───── RECORDED INFORMATION ─────

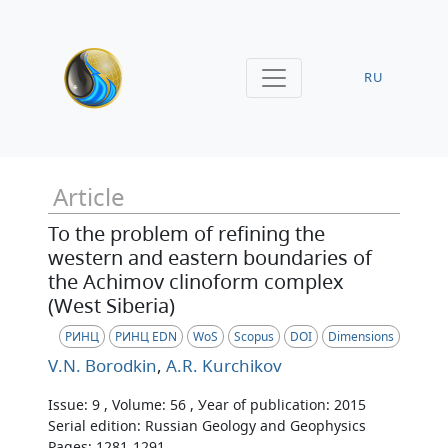
RU
Article
To the problem of refining the
western and eastern boundaries of
the Achimov clinoform complex
(West Siberia)
РИНЦ
РИНЦ EDN
WoS
Scopus
DOI
Dimensions
V.N. Borodkin
,
A.R. Kurchikov
Issue: 9 , Volume: 56 , Уear of publication: 2015
Serial edition: Russian Geology and Geophysics
Pages: 1281-1291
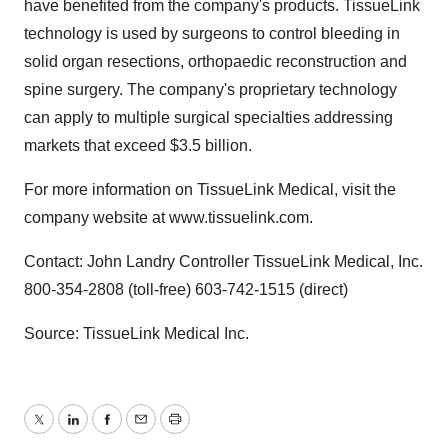
have benefited from the company's products. TissueLink
technology is used by surgeons to control bleeding in
solid organ resections, orthopaedic reconstruction and
spine surgery. The company's proprietary technology
can apply to multiple surgical specialties addressing
markets that exceed $3.5 billion.
For more information on TissueLink Medical, visit the
company website at www.tissuelink.com.
Contact: John Landry Controller TissueLink Medical, Inc.
800-354-2808 (toll-free) 603-742-1515 (direct)
Source: TissueLink Medical Inc.
Twitter
LinkedIn
Facebook
Email
Print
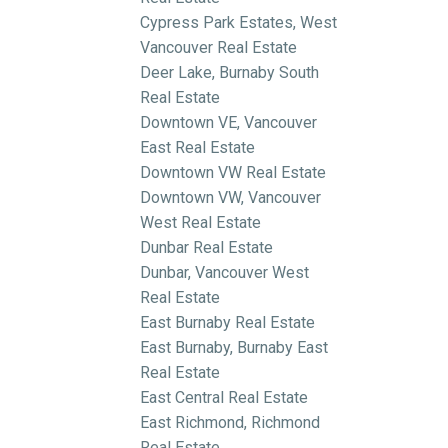
Cypress Park Estates, West
Vancouver Real Estate
Deer Lake, Burnaby South
Real Estate
Downtown VE, Vancouver
East Real Estate
Downtown VW Real Estate
Downtown VW, Vancouver
West Real Estate
Dunbar Real Estate
Dunbar, Vancouver West
Real Estate
East Burnaby Real Estate
East Burnaby, Burnaby East
Real Estate
East Central Real Estate
East Richmond, Richmond
Real Estate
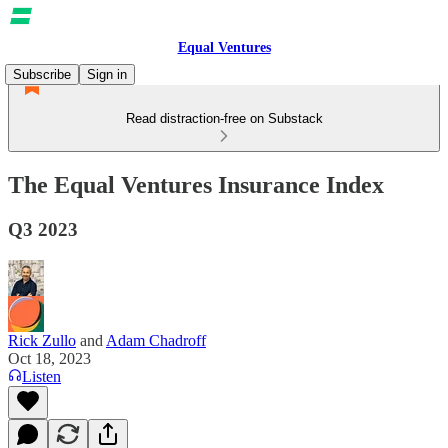
Equal Ventures
Subscribe
Sign in
Read distraction-free on Substack
The Equal Ventures Insurance Index
Q3 2023
Rick Zullo
and
Adam Chadroff
Oct 18, 2023
Listen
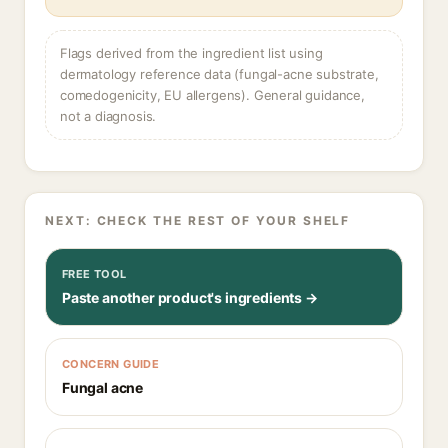
Flags derived from the ingredient list using
dermatology reference data (fungal-acne substrate,
comedogenicity, EU allergens). General guidance,
not a diagnosis.
NEXT: CHECK THE REST OF YOUR SHELF
FREE TOOL
Paste another product's ingredients →
CONCERN GUIDE
Fungal acne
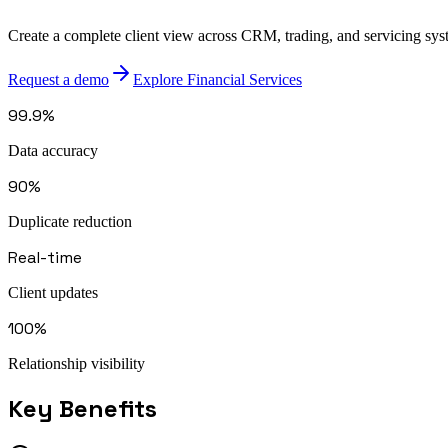
Create a complete client view across CRM, trading, and servicing syst
Request a demo
Explore Financial Services
99.9%
Data accuracy
90%
Duplicate reduction
Real-time
Client updates
100%
Relationship visibility
Key Benefits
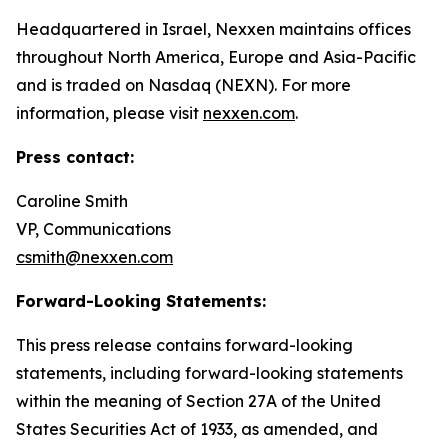
Headquartered in Israel, Nexxen maintains offices
throughout North America, Europe and Asia-Pacific
and is traded on Nasdaq (NEXN). For more
information, please visit
nexxen.com
.
Press contact:
Caroline Smith
VP, Communications
csmith@nexxen.com
Forward-Looking Statements:
This press release contains forward-looking
statements, including forward-looking statements
within the meaning of Section 27A of the United
States Securities Act of 1933, as amended, and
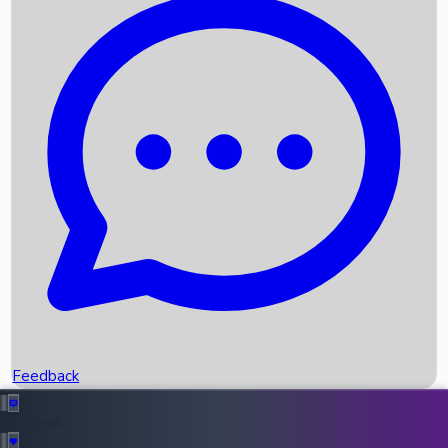
Box Office Records
Upcoming Movies
Recent OTT Movies
Feedback
Recent News
Top Instagram Handler India
Feedback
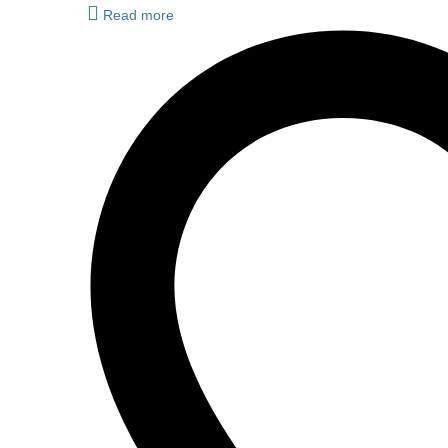
Read more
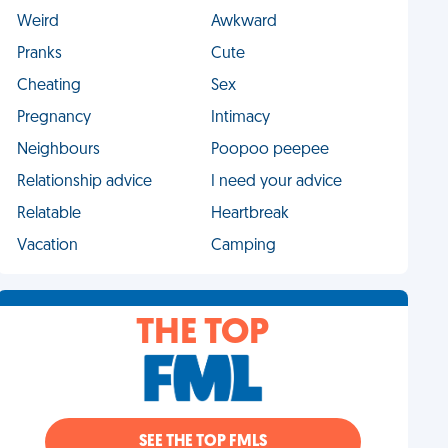
Weird
Awkward
Pranks
Cute
Cheating
Sex
Pregnancy
Intimacy
Neighbours
Poopoo peepee
Relationship advice
I need your advice
Relatable
Heartbreak
Vacation
Camping
THE TOP
SEE THE TOP FMLS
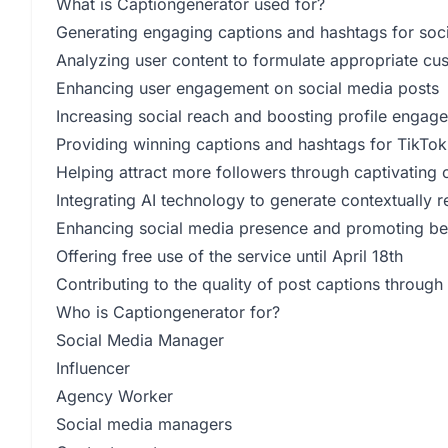
What is Captiongenerator used for?
Generating engaging captions and hashtags for soci
Analyzing user content to formulate appropriate cu
Enhancing user engagement on social media posts
Increasing social reach and boosting profile engag
Providing winning captions and hashtags for TikTok
Helping attract more followers through captivating
Integrating AI technology to generate contextually
Enhancing social media presence and promoting be
Offering free use of the service until April 18th
Contributing to the quality of post captions through
Who is Captiongenerator for?
Social Media Manager
Influencer
Agency Worker
Social media managers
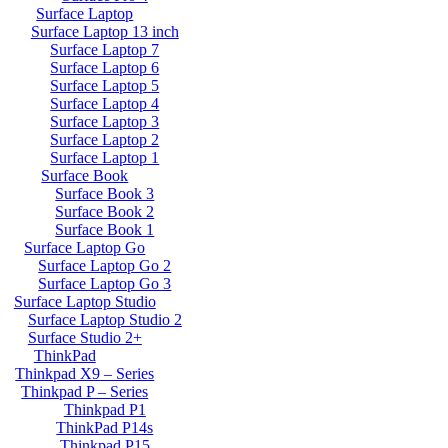
Surface Laptop
Surface Laptop 13 inch
Surface Laptop 7
Surface Laptop 6
Surface Laptop 5
Surface Laptop 4
Surface Laptop 3
Surface Laptop 2
Surface Laptop 1
Surface Book
Surface Book 3
Surface Book 2
Surface Book 1
Surface Laptop Go
Surface Laptop Go 2
Surface Laptop Go 3
Surface Laptop Studio
Surface Laptop Studio 2
Surface Studio 2+
ThinkPad
Thinkpad X9 – Series
Thinkpad P – Series
Thinkpad P1
ThinkPad P14s
Thinkpad P15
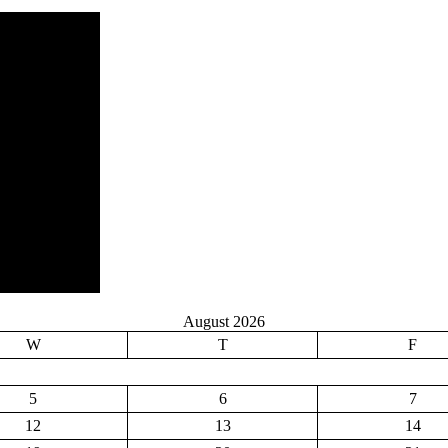
August 2026
W
T
F
5
6
7
12
13
14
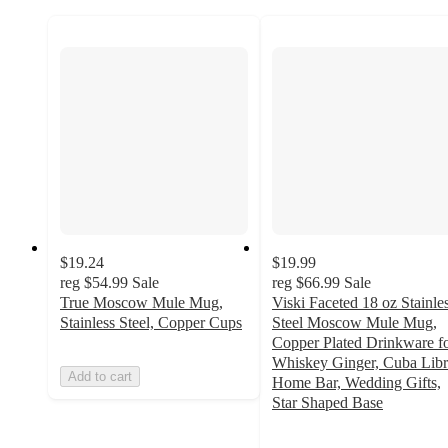
$19.24
$19.99
reg
$54.99
Sale
reg
$66.99
Sale
True Moscow Mule Mug,
Viski Faceted 18 oz Stainle
Stainless Steel, Copper Cups
Steel Moscow Mule Mug,
Copper Plated Drinkware f
Whiskey Ginger, Cuba Libr
Add to cart
Home Bar, Wedding Gifts,
Star Shaped Base
5
out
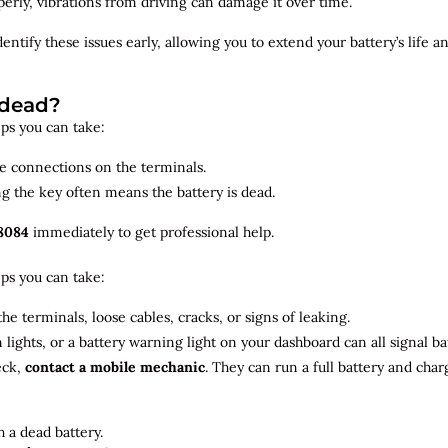
roperly, vibrations from driving can damage it over time.
dentify
these issues early, allowing you to extend your battery’s life 
 dead?
teps you can take:
se connections on the terminals.
ng the key often means the battery is dead.
8084
immediately to get professional help.
teps you can take:
he terminals, loose cables, cracks, or signs of leaking.
m lights, or a battery warning light on your dashboard can all signal b
eck,
contact a mobile mechanic
. They can run a full battery and char
 a dead battery.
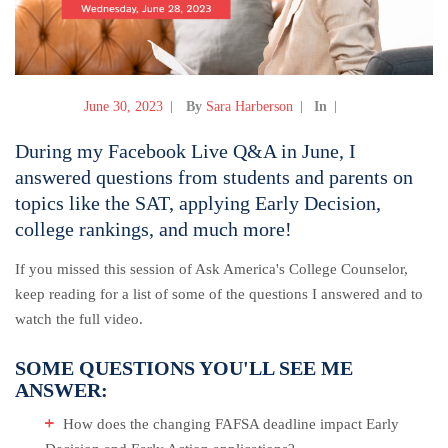
June 30, 2023
By
Sara Harberson
In
During my Facebook Live Q&A in June, I
answered questions from students and parents on
topics like the SAT, applying Early Decision,
college rankings, and much more!
If you missed this session of Ask America's College Counselor,
keep reading for a list of some of the questions I answered and to
watch the full video.
SOME QUESTIONS YOU'LL SEE ME
ANSWER:
How does the changing FAFSA deadline impact Early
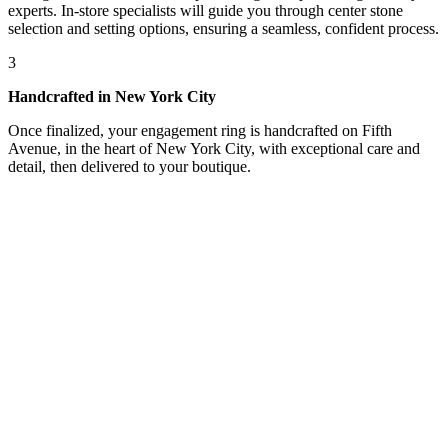
experts. In-store specialists will guide you through center stone
selection and setting options, ensuring a seamless, confident process.
3
Handcrafted in New York City
Once finalized, your engagement ring is handcrafted on Fifth
Avenue, in the heart of New York City, with exceptional care and
detail, then delivered to your boutique.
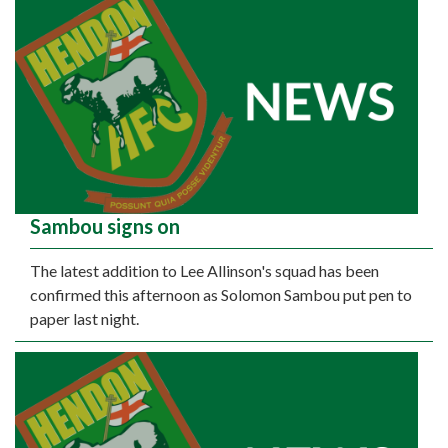
Sambou signs on
The latest addition to Lee Allinson's squad has been
confirmed this afternoon as Solomon Sambou put pen to
paper last night.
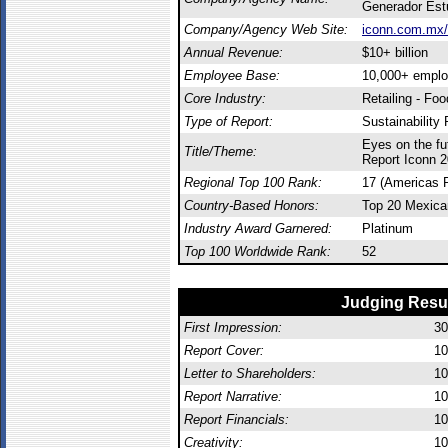
Generador Est
Company/Agency Web Site:
iconn.com.mx/
Annual Revenue:
$10+ billion
Employee Base:
10,000+ empl
Core Industry:
Retailing - Fo
Type of Report:
Sustainability 
Eyes on the fut
Title/Theme:
Report Iconn 
Regional Top 100 Rank:
17 (Americas 
Country-Based Honors:
Top 20 Mexica
Industry Award Garnered:
Platinum
Top 100 Worldwide Rank:
52
Judging Resu
First Impression:
30
Report Cover:
10
Letter to Shareholders:
10
Report Narrative:
10
Report Financials:
10
Creativity:
10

─────

* _WHAT IS NEEDED_:
A faithful copy of each entry is required, and no picture may be carried into it.

* _RESULT OF THIS EXERCISE_:
RU
Article
To the problem of refining the
western and eastern boundaries of
the Achimov clinoform complex
(West Siberia)
РИНЦ
РИНЦ EDN
WoS
Scopus
DOI
Dimensions
V.N. Borodkin
,
A.R. Kurchikov
Issue: 9 , Volume: 56 , Уear of publication: 2015
Serial edition: Russian Geology and Geophysics
Pages: 1281-1291
have benefited from the company's products. TissueLink
technology is used by surgeons to control bleeding in
solid organ resections, orthopaedic reconstruction and
spine surgery. The company's proprietary technology
can apply to multiple surgical specialties addressing
markets that exceed $3.5 billion.
For more information on TissueLink Medical, visit the
company website at www.tissuelink.com.
Contact: John Landry Controller TissueLink Medical, Inc.
800-354-2808 (toll-free) 603-742-1515 (direct)
Source: TissueLink Medical Inc.
Twitter
LinkedIn
Facebook
Email
Print
Cypress Park Estates, West
Vancouver Real Estate
Deer Lake, Burnaby South
Real Estate
Downtown VE, Vancouver
East Real Estate
Downtown VW Real Estate
Downtown VW, Vancouver
West Real Estate
Dunbar Real Estate
Dunbar, Vancouver West
Real Estate
East Burnaby Real Estate
East Burnaby, Burnaby East
Real Estate
East Central Real Estate
East Richmond, Richmond
Real Estate
Equal Ventures
Subscribe
Sign in
Read distraction-free on Substack
The Equal Ventures Insurance Index
Q3 2023
Rick Zullo
and
Adam Chadroff
Oct 18, 2023
Listen
Flags derived from the ingredient list using
dermatology reference data (fungal-acne substrate,
comedogenicity, EU allergens). General guidance,
not a diagnosis.
NEXT: CHECK THE REST OF YOUR SHELF
FREE TOOL
Paste another product's ingredients →
CONCERN GUIDE
Fungal acne
Create a complete client view across CRM, trading, and servicing syst
Request a demo
Explore Financial Services
99.9%
Data accuracy
90%
Duplicate reduction
Real-time
Client updates
100%
Relationship visibility
Key Benefits
Headquartered in Israel, Nexxen maintains offices
throughout North America, Europe and Asia-Pacific
and is traded on Nasdaq (NEXN). For more
information, please visit
nexxen.com
.
Press contact:
Caroline Smith
VP, Communications
csmith@nexxen.com
Forward-Looking Statements:
This press release contains forward-looking
statements, including forward-looking statements
within the meaning of Section 27A of the United
States Securities Act of 1933, as amended, and
Box Office Records
Upcoming Movies
Recent OTT Movies
Feedback
Recent News
Top Instagram Handler India
Feedback
Read more
Weird
Awkward
Pranks
Cute
Cheating
Sex
Pregnancy
Intimacy
Neighbours
Poopoo peepee
Relationship advice
I need your advice
Relatable
Heartbreak
Vacation
Camping
THE TOP
SEE THE TOP FMLS
What is Captiongenerator used for?
Generating engaging captions and hashtags for soci
Analyzing user content to formulate appropriate cu
Enhancing user engagement on social media posts
Increasing social reach and boosting profile engag
Providing winning captions and hashtags for TikTok
Helping attract more followers through captivating
Integrating AI technology to generate contextually
Enhancing social media presence and promoting be
Offering free use of the service until April 18th
Contributing to the quality of post captions through
Who is Captiongenerator for?
Social Media Manager
Influencer
Agency Worker
Social media managers
Surface Laptop
Surface Laptop 13 inch
Surface Laptop 7
Surface Laptop 6
Surface Laptop 5
Surface Laptop 4
Surface Laptop 3
Surface Laptop 2
Surface Laptop 1
Surface Book
Surface Book 3
Surface Book 2
Surface Book 1
Surface Laptop Go
Surface Laptop Go 2
Surface Laptop Go 3
Surface Laptop Studio
Surface Laptop Studio 2
Surface Studio 2+
ThinkPad
Thinkpad X9 – Series
Thinkpad P – Series
Thinkpad P1
ThinkPad P14s
Thinkpad P15
August 2026
W
T
F
5
6
7
12
13
14
$19.24
$19.99
reg
$54.99
Sale
reg
$66.99
Sale
True Moscow Mule Mug,
Viski Faceted 18 oz Stainle
Stainless Steel, Copper Cups
Steel Moscow Mule Mug,
Copper Plated Drinkware f
Whiskey Ginger, Cuba Libr
Add to cart
Home Bar, Wedding Gifts,
Star Shaped Base
5
out
roperly, vibrations from driving can damage it over time.
dentify
these issues early, allowing you to extend your battery’s life 
 dead?
teps you can take:
se connections on the terminals.
ng the key often means the battery is dead.
8084
immediately to get professional help.
teps you can take:
he terminals, loose cables, cracks, or signs of leaking.
m lights, or a battery warning light on your dashboard can all signal b
eck,
contact a mobile mechanic
. They can run a full battery and char
 a dead battery.
June 30, 2023
By
Sara Harberson
In
During my Facebook Live Q&A in June, I
answered questions from students and parents on
topics like the SAT, applying Early Decision,
college rankings, and much more!
If you missed this session of Ask America's College Counselor,
keep reading for a list of some of the questions I answered and to
watch the full video.
SOME QUESTIONS YOU'LL SEE ME
ANSWER:
How does the changing FAFSA deadline impact Early
experts. In-store specialists will guide you through center stone
selection and setting options, ensuring a seamless, confident process.
3
Handcrafted in New York City
Once finalized, your engagement ring is handcrafted on Fifth
Avenue, in the heart of New York City, with exceptional care and
detail, then delivered to your boutique.
Sambou signs on
The latest addition to Lee Allinson's squad has been
confirmed this afternoon as Solomon Sambou put pen to
paper last night.
Generador Est
Company/Agency Web Site:
iconn.com.mx/
Annual Revenue:
$10+ billion
Employee Base:
10,000+ empl
Core Industry:
Retailing - Fo
Type of Report:
Sustainability 
Eyes on the fut
Title/Theme:
Report Iconn 
Regional Top 100 Rank:
17 (Americas 
Country-Based Honors:
Top 20 Mexica
Industry Award Garnered:
Platinum
Top 100 Worldwide Rank:
52
Judging Resu
First Impression:
30
Report Cover:
10
Letter to Shareholders:
10
Report Narrative:
10
Report Financials:
10
Creativity:
10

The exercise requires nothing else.